*Задания и упражнения*:
(1) Где жил до войны отец Веры Александровны Никифоровой, судя по фрагменту о поисках следов Ященко?
(2) Продолжите фрагмент о поисках следов Ященко, начиная сразу после его последнего предложения.

*Текстовый фрагмент*:

----------

Вернувшись в Москву, я начинаю новый поиск - теперь я иду по следам Ященко, собирателя коллекции, и они приводят меня в подмосковные Горки, в дом его дочери Веры Александровны Никифоровой. Одинокая, немолодая женщина с усталым, изможденным лицом. Она рассказывает об отце - ученом, путешественнике, педагоге. Она кладет передо мной рукописный дневник его путешествия в Австралию - отец побывал в городах юга, в тропиках Квинсленда, в глубине материка - на берегах священного озера аборигенов. Он встречался с известными учеными и с коренными австралийцами. Он познакомился с пастором Рейтером, автором ценнейшего этнографического труда, все еще ждущего публикации... И только о судьбе своего отца в советское время она не говорит мне почти ничего – и я узнаю лишь, что до войны он жил в захолустном Сергаче, работая там школьным учителем. И рассказывая на уроках об Австралии, показывал сохранившиеся у него копья и бумеранги...

----------

*Исходные данные*:
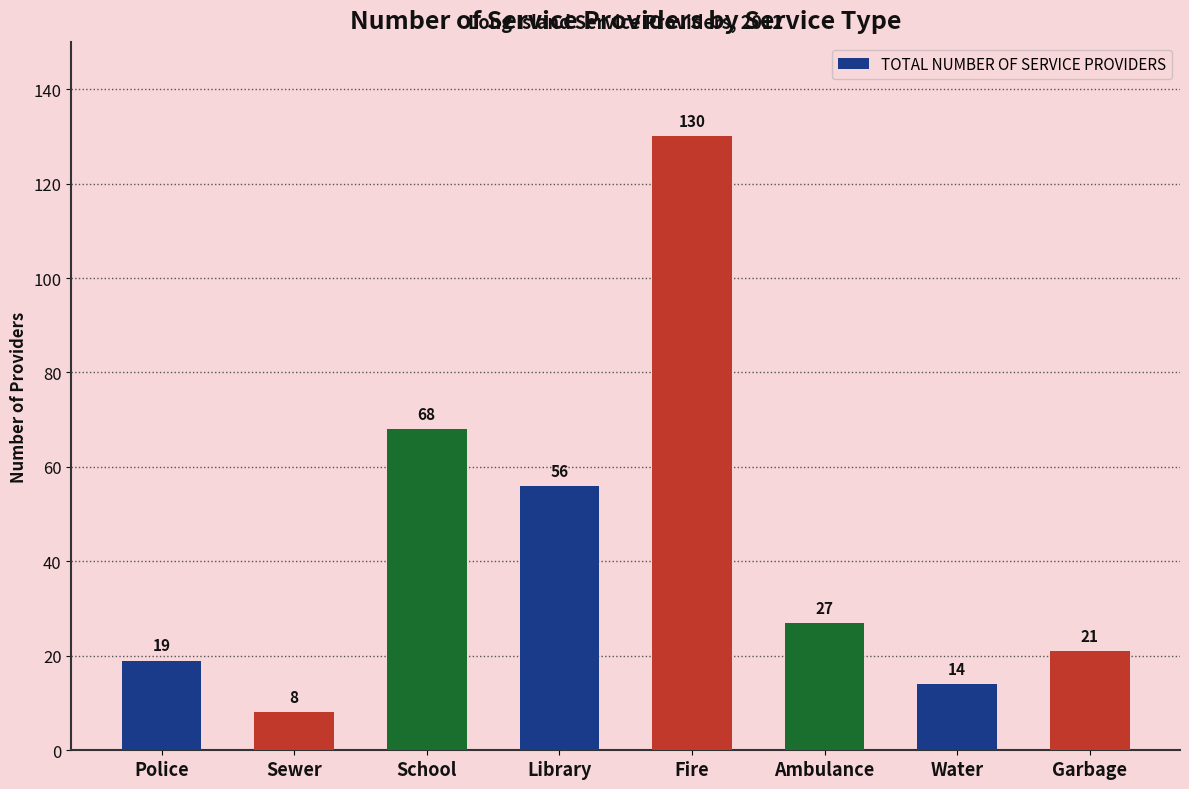

List the labels in order of value, largest first.

Fire, School, Library, Ambulance, Garbage, Police, Water, Sewer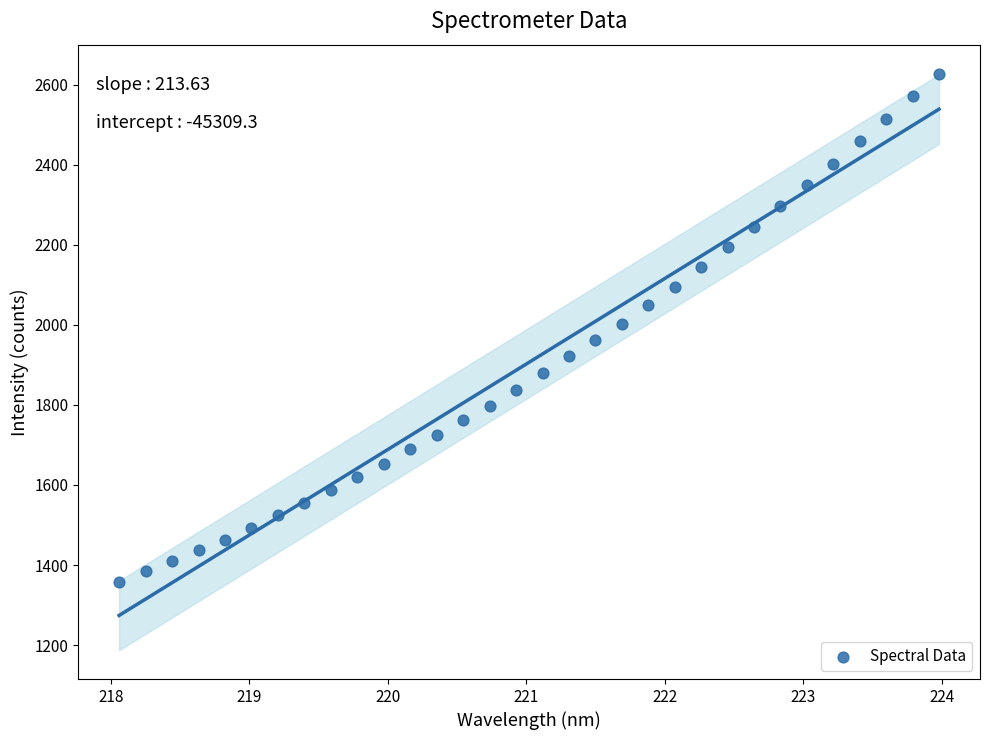

What is the range of Y values (max minus min)?

1270.2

----------

*Ответы к заданиям*:
(1) В захолустном Сергаче.

(2)
Люди, воспитанные в сталинские годы, привыкли молчать, сжимая зубы, о том, что пережили тогда их родные и они сами...

Моя первая публикация - журнальная статья 1957 года - была посвящена Ященко. Позднее была напечатана и моя работа, посвященная его коллекции. Был, наконец, опубликован дневник Ященко, и в предисловии географа Соловьева указана дата рождения путешественника, но - ни слова о том, когда и где он умер. Словно он бесследно исчез, растворился в пространстве...

Я вернул жизнь не только вещам, но и человеку, который привез их из далекой Австралии, чтобы сделать достоянием науки. Человеку, о последних годах которого не хотела рассказывать даже его дочь.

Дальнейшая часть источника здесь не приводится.